Extrait choisi -
Google a déjà annoncé son intention d’améliorer son moteur de recherche grâce à l’IA. Glick redoute une situation où seuls quelques acteurs de l’IA détiendraient le contrôle total, éliminant ainsi la concurrence.

Le PDG de Google, Sundar Pichai, a souligné le besoin profond de réglementer l’IA (contrairement à l’ancien PDG, Eric Schmidt, qui disait au gouvernement de ne pas s’en mêler).

Cependant, les détracteurs s’interrogent sur le type de réglementation qu’il souhaite. « Google dit qu’il veut être réglementé, mais il faut être prudent quant à ses motivations, note Glick.

Ils ne veulent pas la fin de l’humanité, d’accord, mais vous pouvez être sûrs qu’ils veulent aussi préserver leur position dominante ». Jusqu’à présent, il semble que quiconque tente de remettre en cause cette domination s’expose à un combat de David contre Goliath.

Néanmoins, Glick voit des signes encourageants dans la volonté accrue du ministère de la justice et de la FTC de lutter contre ces puissants intérêts. « Ils ont fait preuve d’un grand courage face à l’opposition massive des conservateurs antitrust des cabinets d’avocats et des universités, des lobbyistes des grandes entreprises et des législateurs républicains.

L’ancien PDG de Google, Eric Schmidt, a demandé au gouvernement de faire marche arrière en matière de réglementation de l’IA, estimant que les politiques peuvent restreindre prématurément son développement (Lukas Schulze - Sports file for Collision via Getty Images)

Consigne - Dans l’extrait sur la réglementation de l’IA, recopiez le passage compris entre « Google a déjà » et « pas s’en mêler). », inclus, en substituant « Alphabet » à « Google ». Le matériau qui suit est indépendant de l’extrait sur la réglementation de l’IA.

[Tâches de listage d’objets géospatiaux]
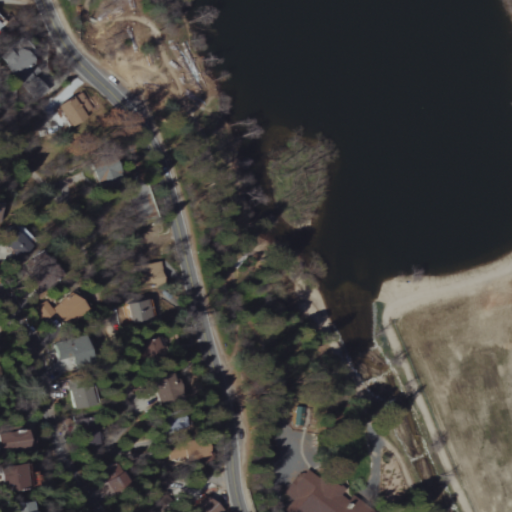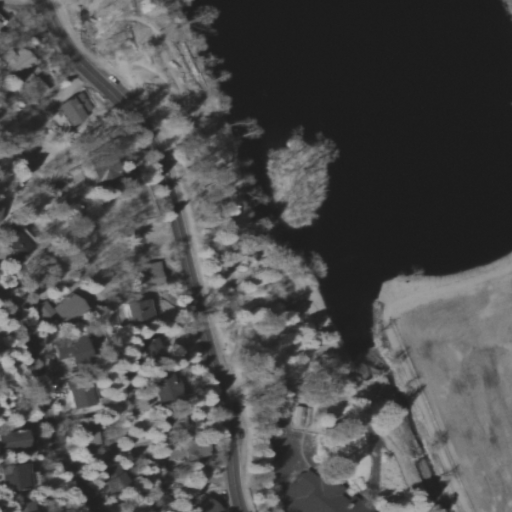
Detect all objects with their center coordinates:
building: (20, 68)
building: (75, 110)
building: (106, 173)
park: (341, 231)
road: (181, 238)
road: (192, 238)
building: (16, 244)
building: (42, 270)
building: (148, 276)
road: (106, 308)
building: (68, 310)
building: (137, 311)
building: (69, 352)
road: (335, 360)
park: (469, 388)
building: (168, 393)
building: (79, 397)
road: (47, 403)
building: (299, 419)
building: (170, 423)
building: (11, 443)
building: (14, 478)
building: (114, 481)
building: (326, 500)
road: (0, 507)
building: (23, 507)
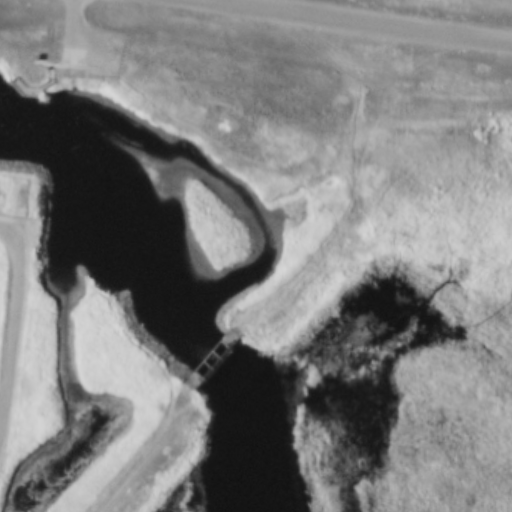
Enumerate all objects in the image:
road: (377, 19)
road: (79, 25)
road: (296, 162)
river: (108, 233)
road: (14, 323)
dam: (223, 358)
river: (248, 436)
road: (150, 453)
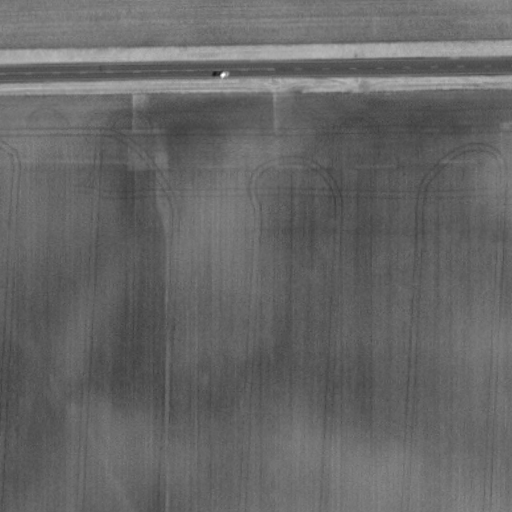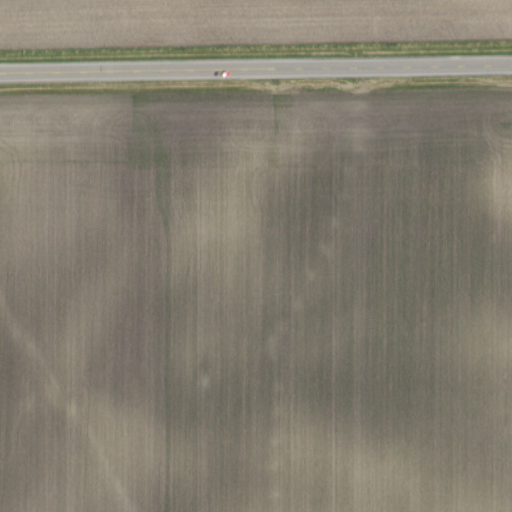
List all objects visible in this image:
road: (256, 67)
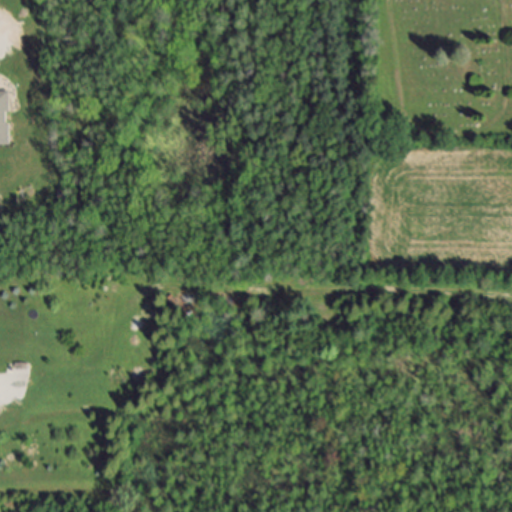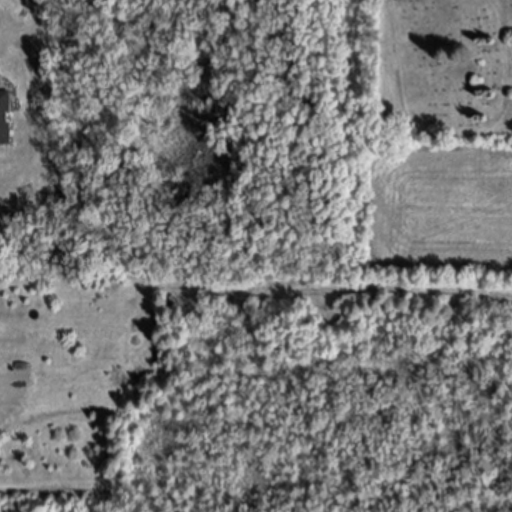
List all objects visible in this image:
building: (0, 27)
park: (444, 69)
building: (6, 117)
road: (3, 392)
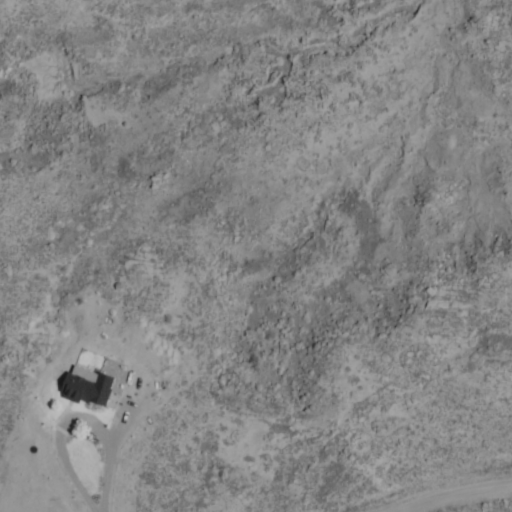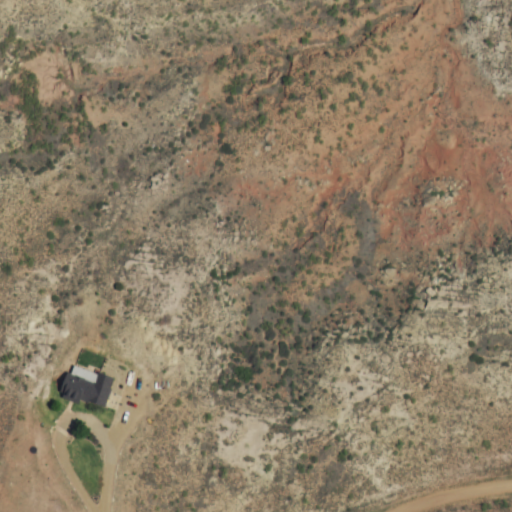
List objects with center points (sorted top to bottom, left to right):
building: (85, 386)
road: (454, 499)
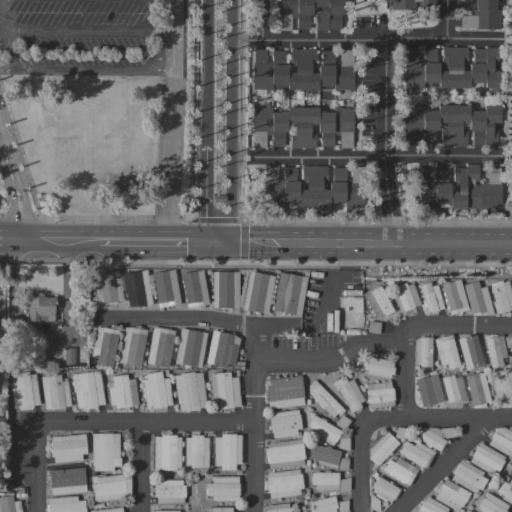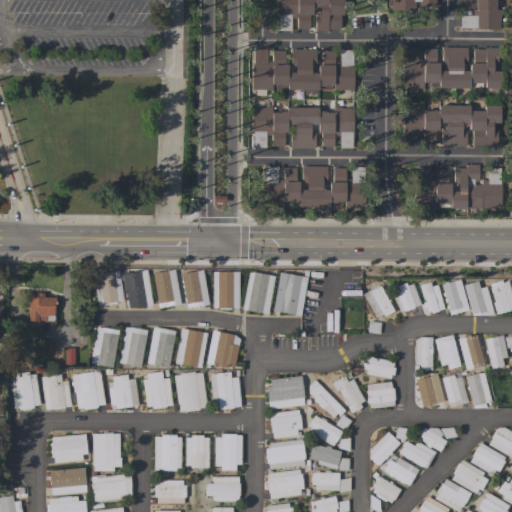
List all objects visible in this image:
building: (409, 4)
building: (411, 4)
building: (309, 13)
building: (308, 14)
building: (477, 14)
building: (479, 14)
road: (261, 20)
road: (445, 21)
road: (89, 32)
road: (174, 35)
road: (366, 41)
road: (7, 42)
building: (419, 67)
building: (448, 67)
building: (468, 68)
road: (87, 69)
building: (300, 70)
building: (301, 70)
road: (204, 73)
road: (232, 121)
building: (304, 125)
building: (418, 125)
building: (448, 125)
building: (468, 125)
building: (301, 126)
park: (87, 142)
road: (383, 143)
road: (169, 156)
road: (18, 157)
road: (365, 157)
road: (18, 180)
building: (511, 180)
building: (307, 187)
building: (313, 187)
building: (457, 188)
building: (457, 189)
road: (204, 194)
road: (10, 196)
road: (102, 219)
road: (101, 241)
road: (217, 243)
road: (292, 243)
road: (432, 245)
building: (106, 288)
building: (135, 288)
building: (137, 288)
building: (164, 288)
building: (165, 288)
building: (192, 288)
building: (194, 288)
road: (63, 289)
building: (103, 289)
building: (223, 289)
building: (224, 289)
building: (255, 292)
building: (257, 292)
building: (287, 293)
building: (288, 293)
building: (500, 295)
building: (403, 296)
building: (404, 296)
building: (452, 296)
building: (453, 296)
building: (476, 296)
building: (500, 296)
building: (429, 297)
building: (430, 297)
building: (475, 298)
building: (376, 302)
building: (377, 302)
building: (40, 307)
building: (39, 311)
road: (194, 318)
road: (414, 326)
building: (373, 327)
building: (508, 340)
building: (101, 346)
building: (103, 346)
building: (130, 346)
building: (131, 346)
building: (158, 346)
building: (159, 347)
building: (188, 347)
building: (189, 348)
building: (220, 349)
building: (221, 349)
building: (444, 351)
building: (445, 351)
building: (468, 351)
building: (469, 351)
building: (493, 351)
building: (494, 351)
building: (420, 352)
building: (422, 353)
building: (68, 356)
road: (331, 357)
building: (509, 362)
building: (510, 362)
building: (377, 367)
building: (377, 367)
building: (475, 388)
building: (477, 388)
building: (86, 389)
building: (428, 389)
building: (22, 390)
building: (22, 390)
building: (85, 390)
building: (154, 390)
building: (155, 390)
building: (222, 390)
building: (426, 390)
building: (452, 390)
building: (453, 390)
building: (187, 391)
building: (188, 391)
building: (223, 391)
building: (52, 392)
building: (54, 392)
building: (120, 392)
building: (121, 392)
building: (282, 392)
building: (284, 392)
building: (346, 393)
building: (347, 393)
building: (378, 394)
building: (379, 394)
building: (322, 399)
building: (323, 399)
road: (459, 418)
road: (253, 419)
road: (150, 422)
building: (284, 422)
building: (340, 422)
building: (341, 422)
building: (282, 423)
building: (1, 425)
building: (321, 430)
building: (322, 430)
building: (446, 432)
building: (400, 433)
building: (429, 438)
building: (431, 438)
building: (500, 441)
building: (501, 441)
building: (342, 443)
road: (359, 443)
building: (67, 447)
building: (380, 447)
building: (65, 448)
building: (381, 448)
building: (103, 451)
building: (193, 451)
building: (195, 451)
building: (224, 451)
building: (226, 451)
building: (103, 452)
building: (164, 452)
building: (166, 452)
building: (414, 453)
building: (415, 453)
building: (282, 454)
building: (284, 454)
building: (322, 455)
building: (327, 457)
building: (484, 459)
building: (485, 459)
road: (34, 463)
building: (340, 463)
road: (439, 465)
road: (138, 467)
building: (398, 470)
building: (399, 470)
building: (511, 472)
building: (510, 473)
building: (467, 476)
building: (466, 477)
building: (65, 481)
building: (66, 481)
building: (323, 481)
building: (328, 481)
building: (282, 483)
building: (283, 483)
building: (108, 487)
building: (109, 487)
building: (220, 488)
building: (222, 488)
building: (382, 489)
building: (383, 489)
building: (505, 490)
building: (168, 491)
building: (168, 491)
building: (506, 491)
building: (450, 494)
building: (449, 495)
building: (8, 503)
building: (372, 503)
building: (8, 504)
building: (64, 504)
building: (64, 504)
building: (322, 504)
building: (489, 504)
building: (491, 504)
building: (324, 505)
building: (342, 505)
building: (430, 506)
building: (276, 507)
building: (429, 507)
building: (277, 508)
building: (107, 509)
building: (219, 509)
building: (219, 509)
building: (108, 510)
building: (164, 511)
building: (165, 511)
building: (464, 511)
building: (466, 511)
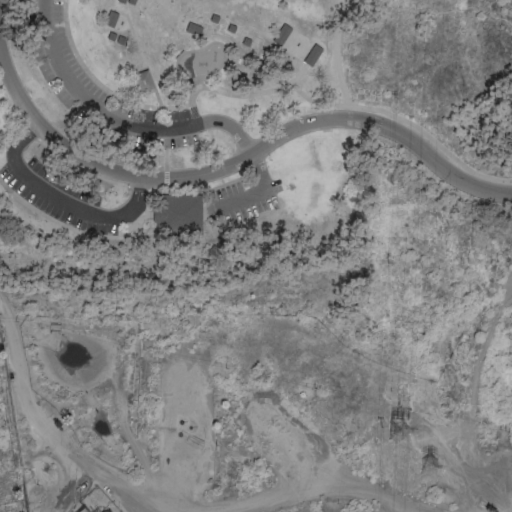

Résultat obtenu -
Alphabet a déjà annoncé son intention d’améliorer son moteur de recherche grâce à l’IA. Glick redoute une situation où seuls quelques acteurs de l’IA détiendraient le contrôle total, éliminant ainsi la concurrence.

Le PDG de Alphabet, Sundar Pichai, a souligné le besoin profond de réglementer l’IA (contrairement à l’ancien PDG, Eric Schmidt, qui disait au gouvernement de ne pas s’en mêler).